478 U.S. 186 (1986)*


No. 85-140.
Argued March 31, 1986
Decided June 30, 1986

After being charged with violating the Georgia statute criminalizing sodomy by committing that act with another adult male in the bedroom of his home, respondent Hardwick (respondent) brought suit in Federal District Court, challenging the constitutionality of the statute insofar as it criminalized consensual sodomy. The court granted the defendants' motion to dismiss for failure to state a claim. The Court of Appeals reversed and remanded, holding that the Georgia statute violated respondent's fundamental rights.


The Georgia statute is constitutional. Pp. 190-196.

  • (a) The Constitution does not confer a fundamental right upon homosexuals to engage in sodomy. None of the fundamental rights announced in this Court's prior cases involving family relationships, marriage, or procreation bear any resemblance to the right asserted in this case. And any claim that those cases stand for the proposition that any kind of private sexual conduct between consenting adults is constitutionally insulated from state proscription is unsupportable. Pp. 190-191.

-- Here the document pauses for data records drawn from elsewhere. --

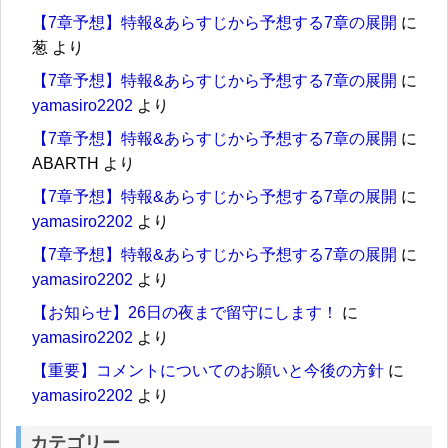
【7章予想】特報&あらすじから予想する7章の展開
に
葱
より
【7章予想】特報&あらすじから予想する7章の展開
に
yamasiro2202
より
【7章予想】特報&あらすじから予想する7章の展開
に
ABARTH
より
【7章予想】特報&あらすじから予想する7章の展開
に
yamasiro2202
より
【7章予想】特報&あらすじから予想する7章の展開
に
yamasiro2202
より
【お知らせ】26日の夜まで留守にします！
に
yamasiro2202
より
【重要】コメントについてのお願いと今後の方針
に
yamasiro2202
より
カテゴリー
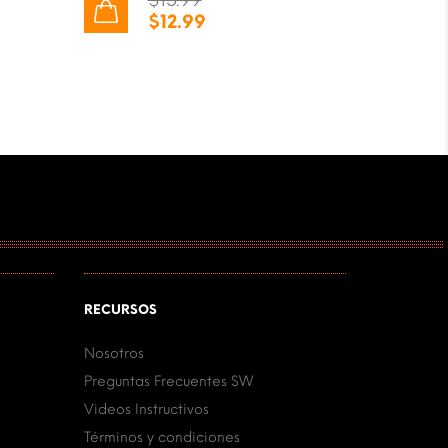
$
15.99
$
12.99
RECURSOS
Nosotros
Preguntas Frecuentes SW
Videos Instructivos
Términos y condiciones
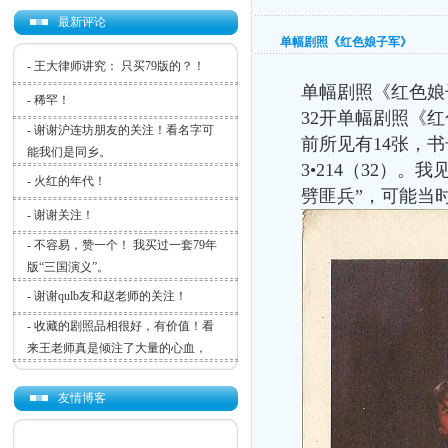
最新评论
单幅剧照《红色娘子军》
-
王大律师讲究： 只买79版的？！
单幅剧照《红色娘
-
稀罕！
32
开单幅剧照《红
-
谢谢沪连坊朋友的关注！看名字可
前所见有
14
张，书
能我们是同乡。
3•214
（
32
）。我
-
火红的年代！
劈匪兵”，可能当
-
谢谢关注！
-
不容易，赞一个！ 我买过一套79年
版“三国演义”。
-
谢谢qulb友和赵老师的关注！
-
收藏的剧照品相很好，有价值！看
来王老师真是倾注了大量的心血，
友情博客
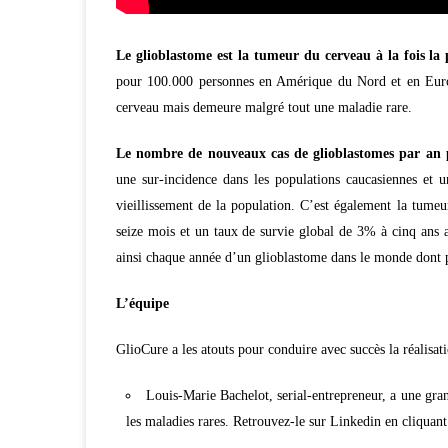
Le glioblastome est la
tumeur du cerveau à la fois la p
pour 100.000 personnes en Amérique du Nord et en Europ
cerveau mais demeure malgré tout une maladie rare.
Le nombre de nouveaux cas de glioblastomes par an p
une sur-incidence dans les populations caucasiennes et u
vieillissement de la population. C’est également la tume
seize mois et un taux de survie global de 3% à cinq ans 
ainsi chaque année d’un glioblastome dans le monde dont 
L’équipe
GlioCure a les atouts pour conduire avec succès la réalis
Louis-Marie Bachelot, serial-entrepreneur, a une gr
les maladies rares. Retrouvez-le sur Linkedin en cliquant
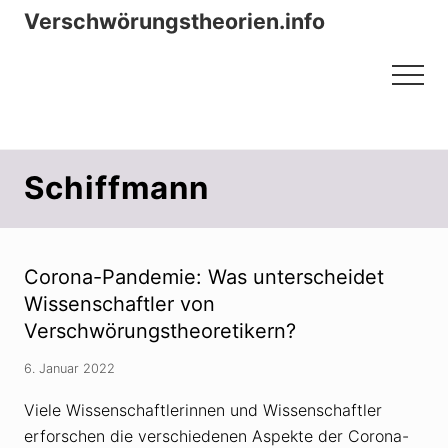
Menu
Zum
Zur
Verschwörungstheorien.info
Inhalt
Seitenspalte
Beiträge zu Merkmalen, Funktionen
springen
springen
Menu
und Risiken konspirationistischen
Denkens
Schiffmann
Corona-Pandemie: Was unterscheidet
Wissenschaftler von
Verschwörungstheoretikern?
6. Januar 2022
Viele Wissenschaftlerinnen und Wissenschaftler
erforschen die verschiedenen Aspekte der Corona-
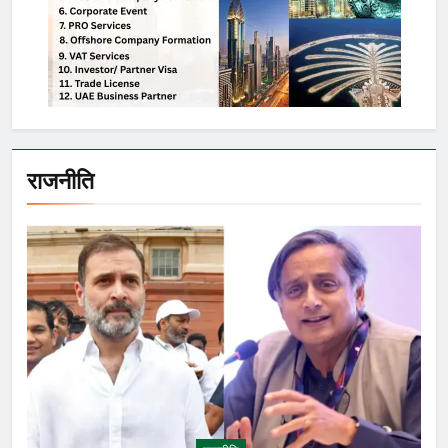
राजनीति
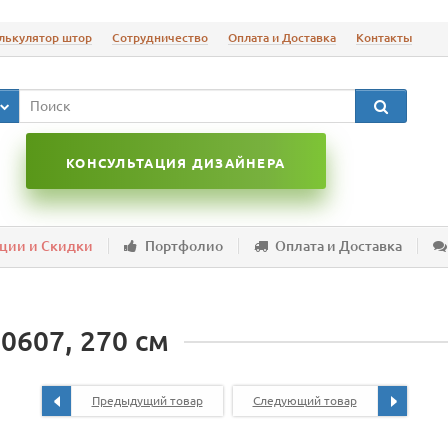
лькулятор штор
Сотрудничество
Оплата и Доставка
Контакты
КОНСУЛЬТАЦИЯ ДИЗАЙНЕРА
ции и Скидки
Портфолио
Оплата и Доставка
0607, 270 см
Предыдущий товар
Следующий товар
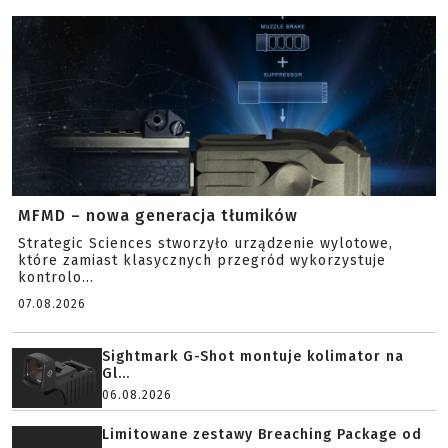
MFMD – nowa generacja tłumików
Strategic Sciences stworzyło urządzenie wylotowe,
które zamiast klasycznych przegród wykorzystuje
kontrolo...
07.08.2026
Sightmark G-Shot montuje kolimator na
Gl...
06.08.2026
Limitowane zestawy Breaching Package od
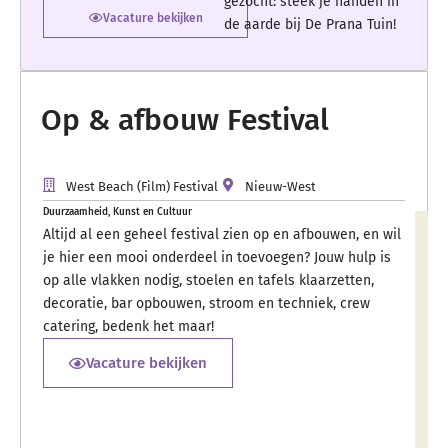
gezocht: steek je handen in
Vacature bekijken
de aarde bij De Prana Tuin!
Op & afbouw Festival
West Beach (Film) Festival
Nieuw-West
Duurzaamheid
,
Kunst en Cultuur
Altijd al een geheel festival zien op en afbouwen, en wil
je hier een mooi onderdeel in toevoegen? Jouw hulp is
op alle vlakken nodig, stoelen en tafels klaarzetten,
decoratie, bar opbouwen, stroom en techniek, crew
catering, bedenk het maar!
Vacature bekijken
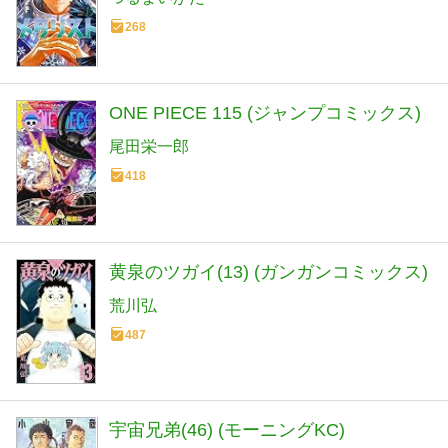
268
ONE PIECE 115 (ジャンプコミックス)
尾田栄一郎
418
黄泉のツガイ(13) (ガンガンコミックス)
荒川弘
487
宇宙兄弟(46) (モーニングKC)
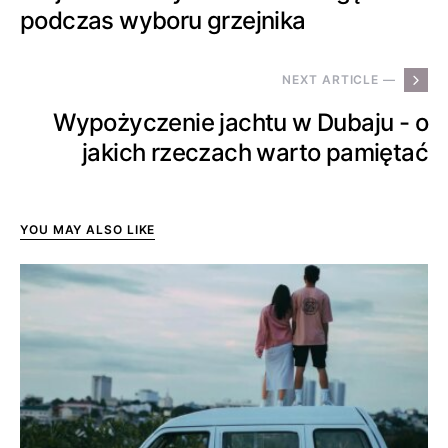
podczas wyboru grzejnika
NEXT ARTICLE —
Wypożyczenie jachtu w Dubaju - o
jakich rzeczach warto pamiętać
YOU MAY ALSO LIKE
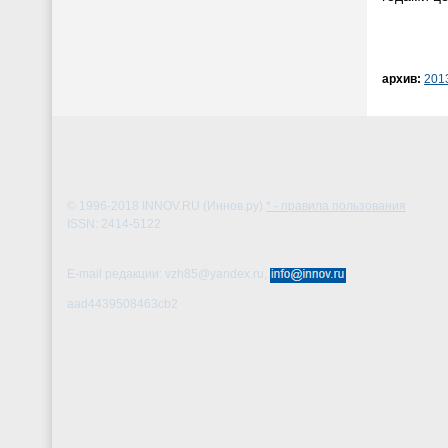
архив:
201
© 1996-2018
INNOV.RU (Иннов.ру)
* - правила пользования
ISSN: 2414-5122
E-mail редакции: vzh85@yandex.ru,
aad4439508463cb2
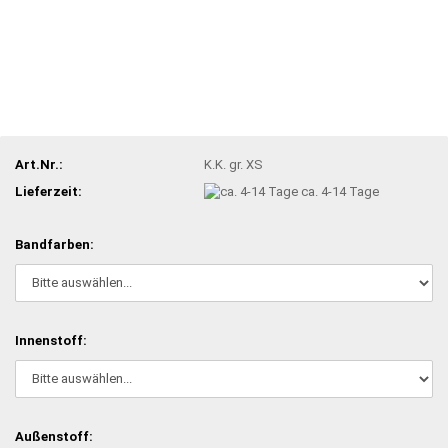
Art.Nr.:
K.K. gr. XS
Lieferzeit:
ca. 4-14 Tage
Bandfarben:
Innenstoff:
Außenstoff:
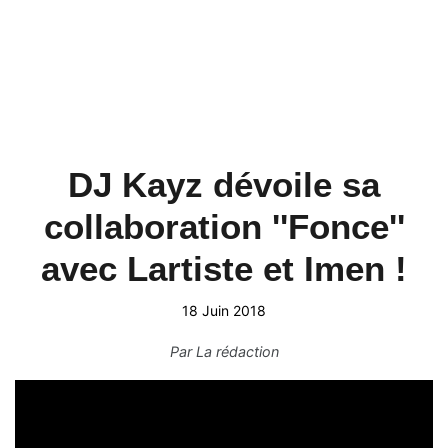
DJ Kayz dévoile sa
collaboration ''Fonce''
avec Lartiste et Imen !
18 Juin 2018
Par
La rédaction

  • (b) Against a background in which many States have criminalized sodomy and still do, to claim that a right to engage in such conduct is "deeply rooted in this Nation's history and tradition" or "implicit in the concept of ordered liberty" is, at best, facetious. Pp. 191-194.

  • (c) There should be great resistance to expand the reach of the Due Process Clauses to cover new fundamental rights. Otherwise, the Judiciary necessarily would take upon itself further authority to govern the country without constitutional authority. The claimed right in this case falls far short of overcoming this resistance. Pp. 194-195.

  • (d) The fact that homosexual conduct occurs in the privacy of the home does not affect the result. Stanley v. Georgia, distinguished. Pp. 195-196.

  • (e) Sodomy laws should not be invalidated on the asserted basis that majority belief that sodomy is immoral is an inadequate rationale to support the laws. P. 196.

760 F.2d 1202, reversed.

WHITE, J., delivered the opinion of the Court, in which BURGER, C. J., and POWELL, REHNQUIST, and O'CONNOR, JJ., joined. BURGER, C. J., post, p. 196, and POWELL, J., post, p. 197, filed concurring opinions. BLACKMUN, J., filed a dissenting opinion, in which BRENNAN, MARSHALL, and STEVENS, JJ., joined, post, p. 199. STEVENS, J., filed a dissenting opinion, in which BRENNAN and MARSHALL, JJ., joined, post, p. 214.